Propeller Manual

Table Of Contents
Introducing the Propeller Chip
Each Special Purpose Register may be accessed via:
1) its physical register address (Propeller Assembly),
2) its predefined name (Spin or Propeller Assembly), or
3) the register array variable (
SPR) with an index of 0 to 15 (Spin).
The following are examples in Propeller Assembly:
MOV $1F4, #$FF 'Set OUTA 7:0 high
MOV OUTA, #$FF 'Same as above
The following are examples in Spin:
SPR[$4] := $FF 'Set OUTA 7:0 high
OUTA := $FF 'Same as above
Hub
To maintain system integrity, mutually exclusive resources must not be accessed by more
than one cog at a time. The Hub maintains this integrity by controlling access to mutually
exclusive resources, giving each cog a turn to access them in a “round robin” fashion from
Cog 0 through Cog 7 and back to Cog 0 again. The Hub, and the bus it controls, runs at half
the System Clock rate. This means that the Hub gives a cog access to mutually exclusive
resources once every 16 System Clock cycles. Hub instructions, the Propeller Assembly
instructions that access mutually exclusive resources, require 7 cycles to execute but they first
need to be synchronized to the start of the hub access window. It takes up to 15 cycles (16
minus 1, if we just missed it) to synchronize to the hub access window plus 7 cycles to
execute the hub instruction, so hub instructions take from 7 to 22 cycles to complete.

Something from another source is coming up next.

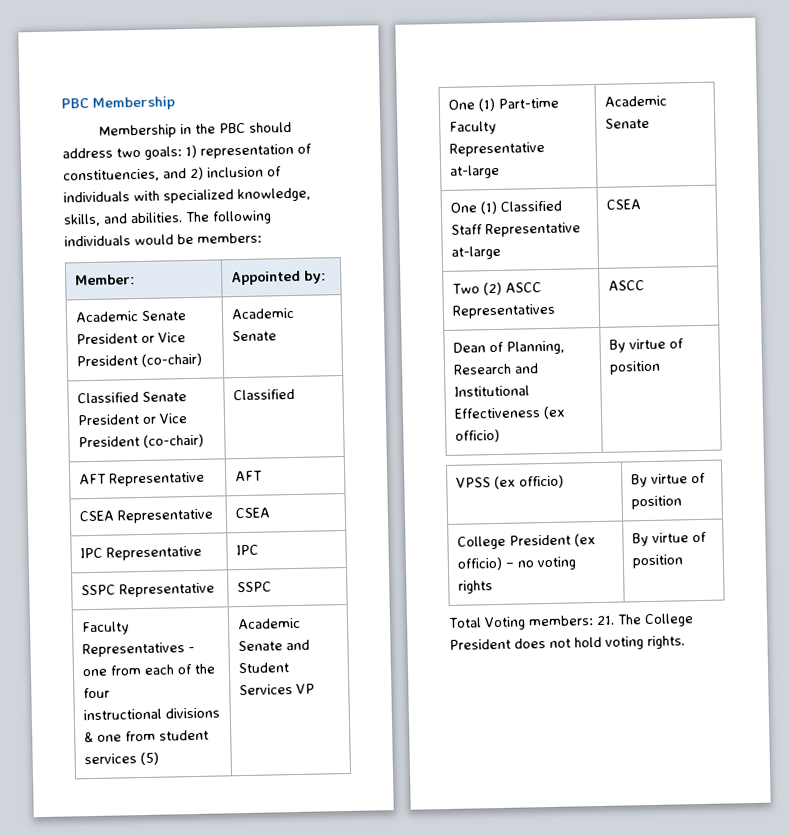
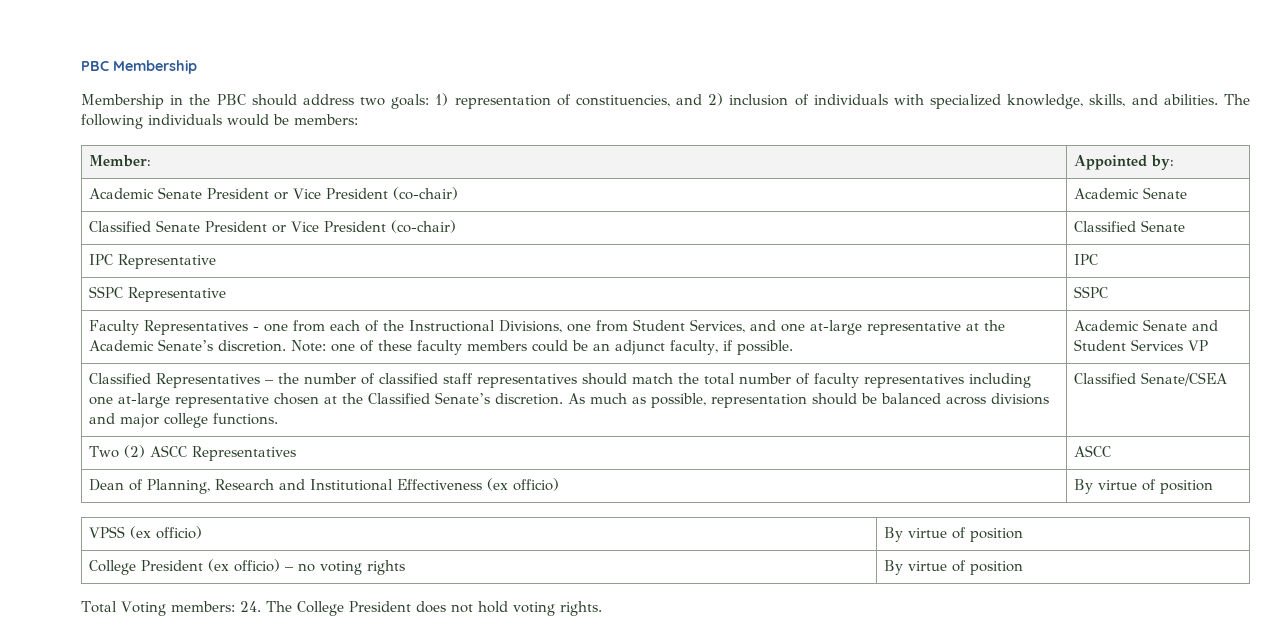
[79,471,206,487] [235,470,263,482] [79,508,215,524] [235,507,271,519] // AFT Representative | AFT // CSEA Representative | CSEA -> [1141,220,1186,232] Senate
[83,687,111,699] [83,707,221,721] [84,729,210,743] [84,751,160,766] four // instructional divisions & one from student services (5) -> [409,319,1006,335] [89,339,794,355] Instructional Divisions, one from Student Services, and one at-large representative at the Academic Senate’s discretion. Note: one of these faculty members could be an adjunct faculty, if possible.
[448,97,560,112] [449,120,498,135] [449,141,546,157] [450,164,501,179] [604,95,668,107] [605,117,651,129] [450,200,563,215] [451,222,582,238] [451,245,502,260] [606,199,642,210] One (1) Part-time Faculty Representative at-large | Academic Senate // One (1) Classified Staff Representative at-large | CSEA -> [89,373,1032,388] [89,392,1050,408] [89,413,279,428] [1074,372,1228,386] Classified Representatives – the number of classified staff representatives should match the total number of faculty representatives including one at-large representative chosen at the Classified Senate’s discretion. As much as possible, representation should be balanced across divisions and major college functions. | Classified Senate/CSEA
[595,615,615,626] 21. -> [239,601,261,612] 24.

Figure 1-3 and Figure 1-4 show examples where Cog 0 has a hub instruction to execute.
Figure 1-3 shows the best-case scenario; the hub instruction was ready right at the start of that
cog’s access window. The hub instruction executes immediately (7 cycles) leaving an
additional 9 cycles for other instructions before the next hub access window arrives.